4. Covenants of the G2 Partners. As an inducement to the Buyer to enter into the Purchase Agreement and to carry out the transactions contemplated thereby, including the Acquisition, each of the G2 Partners agrees to comply with the following covenants:
(a) Assignment, Transfer, Suspension or Early Termination of any Management or Advisory Agreement. Such G2 Partner shall not Knowingly take any action within his control or Knowingly fail to act in a manner within his control, without the prior written consent of the Buyer, if such action or failure to act (i) directly or indirectly amends, modifies, waives, assigns, transfers, suspends, fails to renew or extend the term of, or terminates any management or investment advisory agreement by and between the Company, on the one hand, and any FP Fund or GP Entity, on the other hand, listed on Schedule 4(a) hereof (including, for the avoidance of doubt, each Investment Contract) and (ii) results, as of the time of such action or failure to act, with the passage of time or both, in the reduction of management or investment advisory fees payable to the Company under the agreements referred to in clause (i) of this Section 4(a) (a “Management Fee Reduction”). “Knowingly” shall mean, with respect to the subject Person, (i) as it relates to taking any action, such Person takes the action with actual knowledge following due inquiry that such action would reasonably result in the specified conduct and (ii) as it relates to failing to act, such Person intentionally fails to act with actual knowledge that such failure would reasonably result in the specified conduct.
(b) Suspension, Reduction, Waiver or other Modification of Management Fees. Such G2 Partner shall not Knowingly take any action or Knowingly fail to act, without the prior written consent of the Buyer, if such action or failure to act (i) directly or indirectly reduces, amends, modifies, waives, assigns, transfers, suspends or terminates the payment (whether direct or indirect) of management or investment advisory fees otherwise payable to the Company by any FP Fund and (ii) results, as of the time of such action or failure to act, with the passage of time or both, in a Management Fee Reduction.
(c) Actions Resulting in the Removal of a GP Entity or the Conversion of its Interest. Such G2 Partner shall not Knowingly take any action or Knowingly fail to act, without the prior written consent of the Buyer, if such action or failure to act results in (i) the removal of any GP Entity from such role (or similar cessation of control, including as a result of the conversion of the GP Entity’s interest in the FP Fund to a non-general partner interest) under the governing documents of the applicable FP Fund and (ii) results, as of the time of such action or failure to act, with the passage of time or both, in a Management Fee Reduction.
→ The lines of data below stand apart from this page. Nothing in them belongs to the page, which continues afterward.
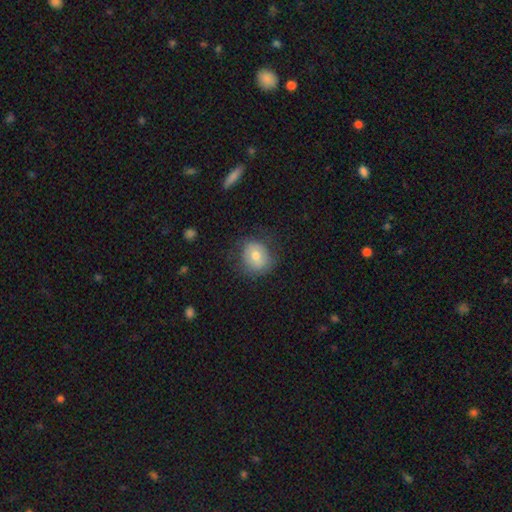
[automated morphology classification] smooth 69%, featured or disk 22%, star or artifact 9%. Down the decision tree: how rounded — round (68%); merging — none (74%).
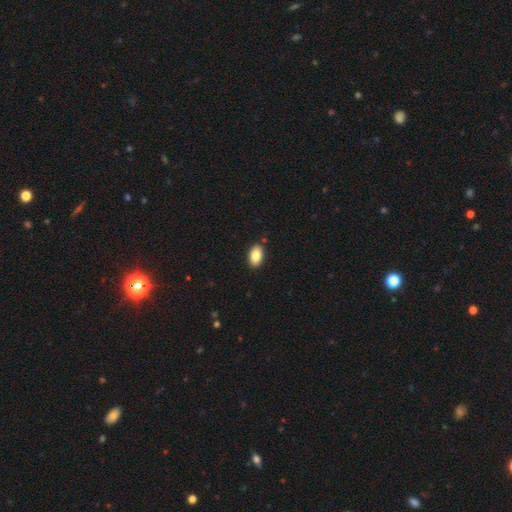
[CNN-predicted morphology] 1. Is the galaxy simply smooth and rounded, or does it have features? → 84% smooth, 9% featured or disk, 7% star or artifact.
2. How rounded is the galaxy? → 92% in between, 7% round, 2% cigar-shaped.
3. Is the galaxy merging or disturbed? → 88% none, 8% minor disturbance, 2% major disturbance, 1% merger.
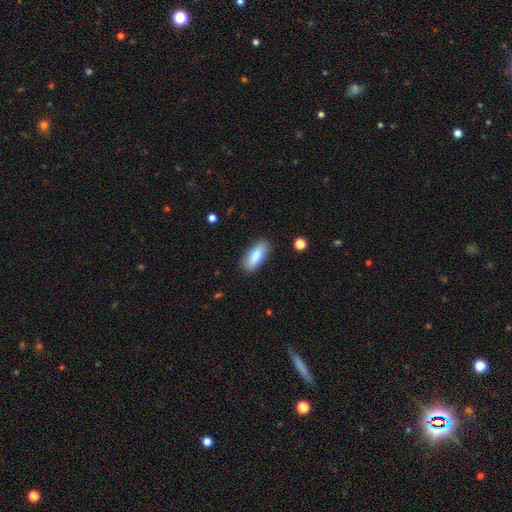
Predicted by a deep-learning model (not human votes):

(d) Suspension or Early Termination of a Fund’s Investment/Commitment Period or Early Termination or Dissolution of a Fund. Such G2 Partner shall not Knowingly take any action or Knowingly fail to act, without the prior written consent of the Buyer, if such action or failure to act (i) directly or indirectly (A) amends, modifies, waives, suspends, fails to extend (to the extent it may be extended unilaterally by the applicable GP Entity) or terminates early any FP Fund’s investment period, commitment period or similar period whereby the investors in such FP Fund are obligated, upon notice from the applicable GP Entity, to make capital contributions for investment purposes, or (B) fails to renew or extend the term (to the extent it may be extended unilaterally by the applicable GP Entity), or causes the early liquidation, winding up, termination or dissolution, of any FP Fund and (ii) results, as of the time of such action or failure to act, with the passage of time or both, in a Management Fee Reduction.